Pero las radiografías confirmaban que no era una broma, que la imagen se había roto la columna. También padeció grandes daños la policromía, se perdieron las puntas de los dedos de los pies y sufrió serios golpes en los dos talones, los gemelos y la primera falange del dedo meñique de la mano izquierda. La cofradía denunció entonces a los restauradores oficiales del Ministerio de Cultura por realizar fotos «impúdicas» de las imágenes sacras. Nuestro «desequilibrado del cúter» habló ante las cámaras de una cadena local. Dijo que las fotografías eran «desasosegantes, escabrosas, e hirientes» para la hermandad, y que no podían circular libremente por atentar contra los sentimientos religiosos (ese tipo de sentimientos que muchos no tienen porque, como dijo el poeta, no se tiene fe con la razón).

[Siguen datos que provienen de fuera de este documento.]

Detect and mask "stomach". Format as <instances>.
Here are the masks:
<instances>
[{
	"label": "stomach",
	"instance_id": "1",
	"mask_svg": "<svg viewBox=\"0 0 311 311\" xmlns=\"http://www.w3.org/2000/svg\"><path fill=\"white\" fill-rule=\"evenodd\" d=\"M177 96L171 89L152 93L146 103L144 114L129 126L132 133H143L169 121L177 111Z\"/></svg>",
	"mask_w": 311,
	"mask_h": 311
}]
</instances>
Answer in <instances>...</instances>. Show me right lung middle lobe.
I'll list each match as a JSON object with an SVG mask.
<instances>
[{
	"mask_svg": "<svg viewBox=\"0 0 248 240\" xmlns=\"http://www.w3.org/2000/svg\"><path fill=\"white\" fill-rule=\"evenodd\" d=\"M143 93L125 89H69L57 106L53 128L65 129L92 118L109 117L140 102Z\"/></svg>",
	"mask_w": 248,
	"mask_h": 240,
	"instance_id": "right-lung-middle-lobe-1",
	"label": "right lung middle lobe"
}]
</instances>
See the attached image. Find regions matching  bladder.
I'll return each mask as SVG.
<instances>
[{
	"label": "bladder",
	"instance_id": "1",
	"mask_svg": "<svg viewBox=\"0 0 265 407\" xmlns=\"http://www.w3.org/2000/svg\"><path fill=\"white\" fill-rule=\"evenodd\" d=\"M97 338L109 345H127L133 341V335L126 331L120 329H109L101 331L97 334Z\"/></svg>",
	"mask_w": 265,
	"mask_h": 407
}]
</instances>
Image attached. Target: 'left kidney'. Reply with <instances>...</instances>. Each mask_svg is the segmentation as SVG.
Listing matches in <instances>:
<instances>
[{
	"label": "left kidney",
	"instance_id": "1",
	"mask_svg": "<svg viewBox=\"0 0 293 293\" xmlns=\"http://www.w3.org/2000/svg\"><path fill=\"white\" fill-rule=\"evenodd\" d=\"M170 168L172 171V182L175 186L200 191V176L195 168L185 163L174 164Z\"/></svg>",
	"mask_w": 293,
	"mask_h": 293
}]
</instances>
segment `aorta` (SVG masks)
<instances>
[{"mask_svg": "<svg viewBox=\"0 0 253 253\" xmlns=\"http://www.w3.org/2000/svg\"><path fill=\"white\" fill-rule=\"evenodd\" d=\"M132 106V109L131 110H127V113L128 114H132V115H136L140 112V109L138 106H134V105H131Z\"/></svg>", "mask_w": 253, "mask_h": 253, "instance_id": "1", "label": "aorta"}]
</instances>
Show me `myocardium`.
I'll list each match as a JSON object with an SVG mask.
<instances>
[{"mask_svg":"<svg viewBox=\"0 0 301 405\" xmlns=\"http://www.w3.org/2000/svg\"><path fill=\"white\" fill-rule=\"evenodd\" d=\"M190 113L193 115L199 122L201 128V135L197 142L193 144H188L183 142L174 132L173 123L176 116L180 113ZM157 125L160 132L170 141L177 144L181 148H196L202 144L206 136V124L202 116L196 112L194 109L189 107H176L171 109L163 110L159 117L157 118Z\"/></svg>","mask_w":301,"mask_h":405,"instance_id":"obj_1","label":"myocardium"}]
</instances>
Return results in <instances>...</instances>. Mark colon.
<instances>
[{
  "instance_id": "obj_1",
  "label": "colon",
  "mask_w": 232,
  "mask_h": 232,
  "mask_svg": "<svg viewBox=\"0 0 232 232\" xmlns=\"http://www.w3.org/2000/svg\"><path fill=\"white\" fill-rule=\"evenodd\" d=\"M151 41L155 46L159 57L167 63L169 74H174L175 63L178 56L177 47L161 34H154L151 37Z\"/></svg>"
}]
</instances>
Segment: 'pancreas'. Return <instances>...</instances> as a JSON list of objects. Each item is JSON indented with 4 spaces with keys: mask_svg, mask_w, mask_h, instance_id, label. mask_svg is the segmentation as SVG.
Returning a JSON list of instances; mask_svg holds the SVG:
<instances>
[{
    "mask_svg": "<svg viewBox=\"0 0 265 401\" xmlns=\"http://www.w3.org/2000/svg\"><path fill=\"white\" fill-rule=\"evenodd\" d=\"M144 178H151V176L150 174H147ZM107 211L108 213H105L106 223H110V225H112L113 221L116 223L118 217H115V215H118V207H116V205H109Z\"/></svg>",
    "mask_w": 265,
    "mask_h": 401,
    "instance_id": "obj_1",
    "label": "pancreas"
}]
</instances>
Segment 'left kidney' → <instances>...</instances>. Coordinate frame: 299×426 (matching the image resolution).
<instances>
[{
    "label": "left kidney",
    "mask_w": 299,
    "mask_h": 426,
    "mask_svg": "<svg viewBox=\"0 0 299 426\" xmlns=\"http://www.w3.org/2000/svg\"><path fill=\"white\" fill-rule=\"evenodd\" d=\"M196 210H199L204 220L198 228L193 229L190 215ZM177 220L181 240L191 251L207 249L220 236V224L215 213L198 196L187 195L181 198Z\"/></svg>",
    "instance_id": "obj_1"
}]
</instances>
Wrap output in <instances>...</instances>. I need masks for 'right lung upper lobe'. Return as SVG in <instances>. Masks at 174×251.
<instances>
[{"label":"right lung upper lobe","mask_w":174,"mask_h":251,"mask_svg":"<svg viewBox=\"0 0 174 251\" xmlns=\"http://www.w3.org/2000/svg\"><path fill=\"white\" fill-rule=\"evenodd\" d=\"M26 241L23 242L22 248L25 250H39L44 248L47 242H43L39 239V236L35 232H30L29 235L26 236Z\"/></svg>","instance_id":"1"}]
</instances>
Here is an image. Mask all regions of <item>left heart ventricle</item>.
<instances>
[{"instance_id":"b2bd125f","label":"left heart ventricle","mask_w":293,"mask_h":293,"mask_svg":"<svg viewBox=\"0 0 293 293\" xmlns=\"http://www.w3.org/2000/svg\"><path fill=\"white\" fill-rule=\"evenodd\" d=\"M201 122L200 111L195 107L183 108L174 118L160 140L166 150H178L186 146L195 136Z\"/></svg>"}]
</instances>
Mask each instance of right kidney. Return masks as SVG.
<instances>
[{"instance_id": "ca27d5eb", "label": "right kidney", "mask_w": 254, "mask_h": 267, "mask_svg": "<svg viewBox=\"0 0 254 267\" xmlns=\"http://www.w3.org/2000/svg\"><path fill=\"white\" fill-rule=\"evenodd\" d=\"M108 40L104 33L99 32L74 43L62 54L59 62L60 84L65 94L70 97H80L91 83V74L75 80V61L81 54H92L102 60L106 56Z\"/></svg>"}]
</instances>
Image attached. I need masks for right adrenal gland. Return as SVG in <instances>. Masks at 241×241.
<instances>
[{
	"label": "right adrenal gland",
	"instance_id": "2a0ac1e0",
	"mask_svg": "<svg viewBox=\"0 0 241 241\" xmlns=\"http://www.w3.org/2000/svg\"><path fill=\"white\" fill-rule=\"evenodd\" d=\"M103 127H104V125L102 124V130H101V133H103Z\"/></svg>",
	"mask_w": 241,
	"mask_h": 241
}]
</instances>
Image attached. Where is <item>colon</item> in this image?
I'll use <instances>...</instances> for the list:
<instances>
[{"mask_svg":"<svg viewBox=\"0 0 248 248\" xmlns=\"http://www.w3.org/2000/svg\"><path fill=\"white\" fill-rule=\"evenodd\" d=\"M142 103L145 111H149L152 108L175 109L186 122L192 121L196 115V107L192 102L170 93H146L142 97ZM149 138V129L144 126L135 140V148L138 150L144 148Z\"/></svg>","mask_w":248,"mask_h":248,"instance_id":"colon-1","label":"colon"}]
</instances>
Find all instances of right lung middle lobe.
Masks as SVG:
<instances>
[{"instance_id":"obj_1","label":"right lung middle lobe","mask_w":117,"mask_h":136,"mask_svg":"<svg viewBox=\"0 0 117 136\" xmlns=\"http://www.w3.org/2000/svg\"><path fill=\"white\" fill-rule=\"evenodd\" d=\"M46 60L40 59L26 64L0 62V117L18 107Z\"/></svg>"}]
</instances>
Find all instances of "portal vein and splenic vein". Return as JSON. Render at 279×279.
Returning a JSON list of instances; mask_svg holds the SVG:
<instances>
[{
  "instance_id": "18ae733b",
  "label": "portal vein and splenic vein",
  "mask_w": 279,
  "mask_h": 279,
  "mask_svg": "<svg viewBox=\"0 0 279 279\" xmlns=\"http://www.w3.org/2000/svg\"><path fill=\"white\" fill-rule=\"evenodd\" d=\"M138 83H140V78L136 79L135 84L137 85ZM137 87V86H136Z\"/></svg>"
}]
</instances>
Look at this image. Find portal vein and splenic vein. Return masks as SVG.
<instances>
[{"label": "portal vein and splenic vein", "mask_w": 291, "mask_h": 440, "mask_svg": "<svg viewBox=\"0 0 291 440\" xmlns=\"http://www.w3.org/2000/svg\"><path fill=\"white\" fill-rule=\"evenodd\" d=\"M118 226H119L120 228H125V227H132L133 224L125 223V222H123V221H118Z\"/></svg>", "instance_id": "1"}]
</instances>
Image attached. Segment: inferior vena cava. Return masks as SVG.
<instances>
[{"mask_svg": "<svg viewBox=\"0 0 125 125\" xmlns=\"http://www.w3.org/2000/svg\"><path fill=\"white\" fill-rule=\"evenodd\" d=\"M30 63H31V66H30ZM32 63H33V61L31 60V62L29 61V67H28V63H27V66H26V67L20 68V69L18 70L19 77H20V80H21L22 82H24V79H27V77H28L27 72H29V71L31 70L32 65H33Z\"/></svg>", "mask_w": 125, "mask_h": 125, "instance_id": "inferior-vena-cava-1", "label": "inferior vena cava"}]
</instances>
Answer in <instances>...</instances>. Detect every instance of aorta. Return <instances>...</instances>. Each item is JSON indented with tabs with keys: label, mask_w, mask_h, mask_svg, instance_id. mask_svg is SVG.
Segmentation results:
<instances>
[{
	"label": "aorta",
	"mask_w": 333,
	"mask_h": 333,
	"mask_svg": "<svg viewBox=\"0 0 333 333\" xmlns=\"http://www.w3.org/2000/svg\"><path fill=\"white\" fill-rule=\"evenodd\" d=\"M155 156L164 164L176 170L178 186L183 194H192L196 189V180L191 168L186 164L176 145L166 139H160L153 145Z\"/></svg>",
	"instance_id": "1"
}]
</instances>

Esta historia no estaría completa sino hiciésemos mención de otro hecho pertinente, relativo a la malversación de caudales públicos, prevaricación, falsedad en documento y «realización post mortem». Nos referimos a un caso en el que estuvo implicado un exministro español, miembro de honor de la Hermandad del Cristo Caído, que incluso en una ocasión llegó a mantener una conversación con el «sin techo solipsista» acerca del arte sacro en las crucifixiones del Barroco. Este alto cargo, que en todo momento se guió por la política de la convicción (tal y como la definió Max Weber), ordenó comprar con caudales públicos todos los lienzos posibles de un artista español, un retratista admirado mundialmente cuyo nombre termina en *** y cuyo lienzo más laureado desapareció en el Atlántico tras un accidente aéreo.

El exministro en cuestión acudió a Nueva York personalmente para pujar en la subasta de la mejor pintura del artista, que como toda su obra era una especie de reformulación de las Meninas de Velázquez (mujeres muy poco alegres que posaban con mucho recato, apoyando con dulzura sus manos sobre las faldas abultadas). Con el lienzo en su poder debidamente embalado, se embarcó en el avión siniestrado presumiendo en todo momento de sonrisa profidén ante una auxiliar de vuelo que, a su vez, le cautivó con su expresión sagaz. Ambos tontearon rumbo a Suiza.
Este tipo de operaciones de mecenazgo tan inapropiado contaron siempre con el beneplácito del Presidente del Gobierno, gran admirador del artista por su impronta en la cultura nacional. Así que tras la muerte de su ministro ordenó que se continuaran fabricando réplicas de mujeres tristes y recatadas; con el agravante de convertir en gigantes y desmesurados los lienzos originales, mucho menos pretenciosos. Grandes caudales de dinero público pagaban a los empleados de los talleres -tan artísticos como clandestinos.

Todos los integrantes de la trama delictiva actuaron según esa máxima que dice: peor es la obra que no se haga nunca. La que se hace, queda hecha y punto.